Ladd noted that roughly six hours after being notified of an incident, the CERF-P team could be ready to augment emergency first responders.
"We fit in right after the first responders ... working with them to help make sure we mitigate any contaminants on site, provide that decontamination, provide that extraction and medical triage," Ladd said.
At the start of the exercise Airmen from the 202nd RED HORSE began rescue operations in a large rubble pile simulating a collapsed building, searching for "victims" as they crawled through tight spaces and down steep shafts.
"What this challenges my team to do is go in and do the technical search and extraction," Ladd explained, pointing to the rubble pile where the Airmen were working.
"Particularly, this obstacle is a high-angle extraction which would simulate an elevator shaft or some sort of vertical obstacle where we've got folks who need help in the bottom. It is a very critical task and gives our Airmen and Soldiers just another tool they can leverage."

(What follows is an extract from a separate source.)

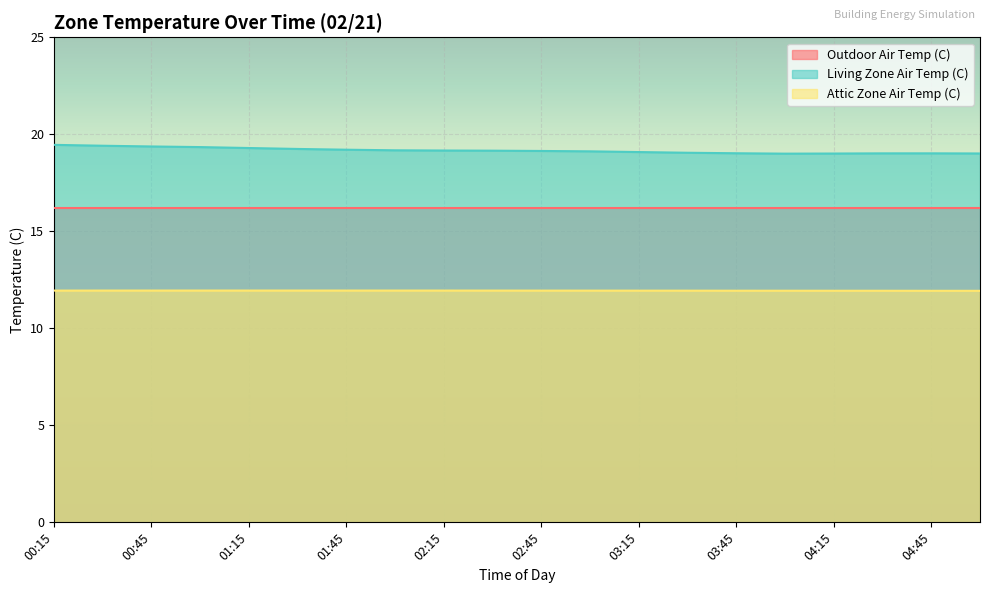

What is the spread (max minus min) of values at 05:00?

7.1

After the Airmen brought the victims safely out of the pile, the next step was to take them to a medical triage and a decontamination line for anyone exposed to chemicals. If the scenario had been real, the victims would then be moved as quickly as possible to civilian hospitals.
According to Ladd, the entire CERF-P is made up of volunteers.
"What we've asked – and what the National Guard Bureau and the states around the nation have asked – the Soldiers and Airmen to do is once again answer the call to be that 'Minuteman,'" he said. "And with a sort-of volunteer firefighter mentality these Soldiers and Airmen volunteer for about 14 extra days of training per year."
"Routinely they train hard to make sure they can save the lives of American people," Ladd added.